Impact des conflits internationaux sur l’économie tunisienne
La guerre au Moyen-Orient commence déjà à impacter l’économie mondiale, avec la hausse des prix de l’énergie, la perturbation des chaînes d’approvisionnement et le risque de blocages dans certaines routes commerciales et de transport. La Tunisie, fortement dépendante des importations énergétiques et des marchés internationaux, n’est pas épargnée par ces effets.
Croissance faible et pression fiscale élevée
Mez Joudi souligne que le taux de croissance actuel, à 3,3 %, reste insuffisant pour répondre aux besoins du pays et créer des emplois. L’investissement demeure le principal moteur de croissance et de création de richesse, mais il exige un climat d’affaires favorable, basé sur la confiance, la bonne gouvernance, des incitations fiscales et la stabilité, loin de la corruption et de la bureaucratie.
Il insiste sur le fait que la pression fiscale élevée (environ 30 %) et la variation constante des lois financières, combinées à l’insuffisance des infrastructures et des services logistiques, limitent la liberté des investisseurs et freinent la dynamique économique.
La gouvernance : pilier de la durabilité économique
Pour Joudi, la gouvernance n’est pas simplement un ensemble de règles ou de procédures administratives, mais une culture institutionnelle fondée sur la transparence, la répartition claire des responsabilités, des mécanismes de contrôle efficaces et des comportements éthiques dans les institutions. Une bonne gouvernance assure une gestion intelligente des risques, oriente les investissements vers les secteurs productifs et garantit une distribution équitable de la richesse, soutenant ainsi une croissance économique durable.

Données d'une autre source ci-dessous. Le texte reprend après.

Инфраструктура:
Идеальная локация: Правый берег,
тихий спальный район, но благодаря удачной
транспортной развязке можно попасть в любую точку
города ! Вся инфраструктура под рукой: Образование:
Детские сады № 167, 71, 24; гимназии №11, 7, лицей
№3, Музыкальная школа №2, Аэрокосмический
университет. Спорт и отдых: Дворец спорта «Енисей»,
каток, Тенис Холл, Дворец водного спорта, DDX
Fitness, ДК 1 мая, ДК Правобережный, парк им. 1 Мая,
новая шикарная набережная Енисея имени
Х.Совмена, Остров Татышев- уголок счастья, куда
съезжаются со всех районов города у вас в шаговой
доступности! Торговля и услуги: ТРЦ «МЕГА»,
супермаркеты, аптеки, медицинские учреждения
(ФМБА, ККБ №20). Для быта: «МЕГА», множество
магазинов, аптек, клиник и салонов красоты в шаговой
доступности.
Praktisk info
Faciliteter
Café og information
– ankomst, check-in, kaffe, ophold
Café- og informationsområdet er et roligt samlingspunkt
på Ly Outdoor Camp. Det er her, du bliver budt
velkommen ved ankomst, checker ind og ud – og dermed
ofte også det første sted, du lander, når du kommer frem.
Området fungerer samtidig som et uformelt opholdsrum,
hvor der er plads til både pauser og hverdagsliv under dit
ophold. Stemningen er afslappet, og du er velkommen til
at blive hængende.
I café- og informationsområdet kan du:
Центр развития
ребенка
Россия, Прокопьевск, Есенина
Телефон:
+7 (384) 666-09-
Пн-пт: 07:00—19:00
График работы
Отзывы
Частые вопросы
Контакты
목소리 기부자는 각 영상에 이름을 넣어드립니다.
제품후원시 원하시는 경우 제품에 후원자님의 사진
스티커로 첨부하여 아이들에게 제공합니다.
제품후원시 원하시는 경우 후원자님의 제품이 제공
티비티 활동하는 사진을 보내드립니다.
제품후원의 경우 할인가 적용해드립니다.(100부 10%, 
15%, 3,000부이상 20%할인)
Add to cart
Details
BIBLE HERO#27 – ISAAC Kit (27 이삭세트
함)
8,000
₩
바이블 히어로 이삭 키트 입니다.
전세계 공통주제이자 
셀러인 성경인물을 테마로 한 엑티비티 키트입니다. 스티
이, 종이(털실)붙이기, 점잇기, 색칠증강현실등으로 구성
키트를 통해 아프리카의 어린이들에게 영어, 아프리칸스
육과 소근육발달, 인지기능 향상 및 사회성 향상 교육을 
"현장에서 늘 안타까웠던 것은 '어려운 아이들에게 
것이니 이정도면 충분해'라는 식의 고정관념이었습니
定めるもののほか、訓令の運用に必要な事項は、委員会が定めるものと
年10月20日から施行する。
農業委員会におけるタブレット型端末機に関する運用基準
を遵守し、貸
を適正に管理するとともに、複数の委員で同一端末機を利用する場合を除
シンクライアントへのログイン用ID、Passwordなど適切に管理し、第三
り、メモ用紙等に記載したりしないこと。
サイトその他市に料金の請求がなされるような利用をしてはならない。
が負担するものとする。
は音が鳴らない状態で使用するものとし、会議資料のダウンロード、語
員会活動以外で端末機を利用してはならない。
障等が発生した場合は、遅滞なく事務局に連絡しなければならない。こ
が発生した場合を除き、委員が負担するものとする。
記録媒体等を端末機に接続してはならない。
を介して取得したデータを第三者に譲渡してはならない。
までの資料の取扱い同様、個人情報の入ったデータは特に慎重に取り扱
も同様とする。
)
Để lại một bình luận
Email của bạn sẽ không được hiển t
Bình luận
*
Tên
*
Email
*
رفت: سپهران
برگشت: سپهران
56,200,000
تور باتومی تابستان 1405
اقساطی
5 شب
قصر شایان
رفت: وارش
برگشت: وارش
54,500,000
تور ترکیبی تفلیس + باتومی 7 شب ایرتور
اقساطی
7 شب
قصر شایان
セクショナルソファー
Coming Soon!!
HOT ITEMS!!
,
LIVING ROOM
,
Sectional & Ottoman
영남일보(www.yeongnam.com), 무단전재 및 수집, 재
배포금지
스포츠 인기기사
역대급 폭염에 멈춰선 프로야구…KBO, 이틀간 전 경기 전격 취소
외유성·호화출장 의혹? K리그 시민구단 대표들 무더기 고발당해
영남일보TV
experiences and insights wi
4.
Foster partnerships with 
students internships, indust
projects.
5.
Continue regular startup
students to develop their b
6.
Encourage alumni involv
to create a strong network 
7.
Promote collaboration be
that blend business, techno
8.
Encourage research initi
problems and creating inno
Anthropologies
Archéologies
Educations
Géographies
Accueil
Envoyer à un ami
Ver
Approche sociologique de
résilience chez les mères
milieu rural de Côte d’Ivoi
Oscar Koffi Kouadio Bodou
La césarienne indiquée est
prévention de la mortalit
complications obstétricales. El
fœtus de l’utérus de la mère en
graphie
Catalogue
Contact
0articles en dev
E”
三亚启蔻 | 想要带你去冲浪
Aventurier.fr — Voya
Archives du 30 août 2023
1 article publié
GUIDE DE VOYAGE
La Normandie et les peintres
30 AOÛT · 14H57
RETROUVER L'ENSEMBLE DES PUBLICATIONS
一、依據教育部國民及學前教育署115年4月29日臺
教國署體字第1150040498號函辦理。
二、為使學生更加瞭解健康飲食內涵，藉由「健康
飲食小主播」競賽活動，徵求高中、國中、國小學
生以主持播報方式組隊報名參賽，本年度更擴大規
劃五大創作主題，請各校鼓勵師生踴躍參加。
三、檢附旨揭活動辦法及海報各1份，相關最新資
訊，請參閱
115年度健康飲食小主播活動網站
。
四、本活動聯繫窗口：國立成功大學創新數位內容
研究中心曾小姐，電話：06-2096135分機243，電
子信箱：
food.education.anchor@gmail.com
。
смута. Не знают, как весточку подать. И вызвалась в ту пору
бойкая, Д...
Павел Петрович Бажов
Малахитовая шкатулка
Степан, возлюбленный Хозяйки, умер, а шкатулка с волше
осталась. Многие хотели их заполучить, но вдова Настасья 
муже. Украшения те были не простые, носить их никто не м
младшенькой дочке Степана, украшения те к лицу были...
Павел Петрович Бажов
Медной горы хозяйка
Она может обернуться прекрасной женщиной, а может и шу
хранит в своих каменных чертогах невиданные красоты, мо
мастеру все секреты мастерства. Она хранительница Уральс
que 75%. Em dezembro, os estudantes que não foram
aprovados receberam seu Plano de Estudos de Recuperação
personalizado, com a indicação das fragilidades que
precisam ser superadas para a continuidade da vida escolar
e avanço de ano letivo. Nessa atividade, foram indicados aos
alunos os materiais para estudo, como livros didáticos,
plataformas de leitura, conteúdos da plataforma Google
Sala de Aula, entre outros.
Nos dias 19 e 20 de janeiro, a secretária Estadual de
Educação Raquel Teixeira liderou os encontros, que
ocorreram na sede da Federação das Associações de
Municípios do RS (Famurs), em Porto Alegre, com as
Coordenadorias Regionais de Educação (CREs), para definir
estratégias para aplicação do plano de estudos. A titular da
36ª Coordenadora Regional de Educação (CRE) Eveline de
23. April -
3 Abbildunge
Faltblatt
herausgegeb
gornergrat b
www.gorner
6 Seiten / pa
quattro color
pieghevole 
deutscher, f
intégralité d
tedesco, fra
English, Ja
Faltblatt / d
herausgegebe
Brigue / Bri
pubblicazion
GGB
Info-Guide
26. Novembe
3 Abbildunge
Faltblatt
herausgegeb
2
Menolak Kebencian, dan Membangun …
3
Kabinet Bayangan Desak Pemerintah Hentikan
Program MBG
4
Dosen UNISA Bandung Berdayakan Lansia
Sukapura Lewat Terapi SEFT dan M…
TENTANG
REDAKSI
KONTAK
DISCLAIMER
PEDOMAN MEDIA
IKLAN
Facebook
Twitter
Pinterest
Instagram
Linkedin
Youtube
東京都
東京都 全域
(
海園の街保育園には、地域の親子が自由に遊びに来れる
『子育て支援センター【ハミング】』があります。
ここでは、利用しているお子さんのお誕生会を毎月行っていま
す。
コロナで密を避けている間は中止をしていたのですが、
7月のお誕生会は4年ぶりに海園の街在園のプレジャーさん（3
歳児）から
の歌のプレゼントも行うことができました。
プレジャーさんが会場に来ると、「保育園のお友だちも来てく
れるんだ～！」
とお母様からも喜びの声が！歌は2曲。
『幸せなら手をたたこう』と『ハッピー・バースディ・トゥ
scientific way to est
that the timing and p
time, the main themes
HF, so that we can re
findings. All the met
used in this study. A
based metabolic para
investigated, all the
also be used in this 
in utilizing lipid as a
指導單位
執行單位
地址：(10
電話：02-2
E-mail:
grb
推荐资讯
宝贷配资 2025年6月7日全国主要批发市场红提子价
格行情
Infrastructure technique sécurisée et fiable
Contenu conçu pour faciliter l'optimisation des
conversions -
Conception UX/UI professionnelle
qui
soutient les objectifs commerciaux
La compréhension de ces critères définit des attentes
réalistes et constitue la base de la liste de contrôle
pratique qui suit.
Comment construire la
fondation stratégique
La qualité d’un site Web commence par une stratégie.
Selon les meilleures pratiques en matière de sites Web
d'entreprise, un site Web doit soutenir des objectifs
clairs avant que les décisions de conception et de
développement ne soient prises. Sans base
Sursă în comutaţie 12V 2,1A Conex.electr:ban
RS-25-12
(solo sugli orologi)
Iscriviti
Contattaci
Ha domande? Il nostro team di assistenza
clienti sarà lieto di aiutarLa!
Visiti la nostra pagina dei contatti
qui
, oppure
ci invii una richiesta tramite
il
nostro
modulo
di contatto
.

La dette publique et la gestion des ressources
La dette publique atteint 84 % du PIB et pourrait atteindre 87 % d’ici 2028. Joudi souligne que le problème n’est pas seulement son niveau, mais la manière dont elle est utilisée : financer les dépenses courantes plutôt que l’investissement productif limite la capacité de l’économie à créer de la richesse et à croître.
Il insiste sur la nécessité de réorienter les ressources vers des projets publics intelligents qui génèrent de la valeur ajoutée et stimulent le secteur privé, transformant ainsi la dette d’un fardeau en levier de croissance économique.
Les mécanismes de soutien : une efficacité remise en question
Joudi note que le système actuel de subventions bénéficie à tous, riches et pauvres, ce qui accroît la pression budgétaire et enferme l’économie dans un cercle vicieux de dette et de faible investissement. La solution réside dans un ciblage précis des subventions et dans des réformes structurelles pour renforcer la productivité et créer une véritable dynamique de croissance.
Vers une économie durable
Mez Joudi insiste sur le fait que la Tunisie se trouve à un carrefour : poursuivre une économie centrée sur la gestion des crises ou bâtir une économie capable de générer richesse et croissance durable. La clé réside dans la réforme des finances publiques, l’instauration d’une culture de gouvernance, l’amélioration du climat des affaires et l’utilisation stratégique des ressources pour stimuler l’investissement et assurer un développement économique pérenne.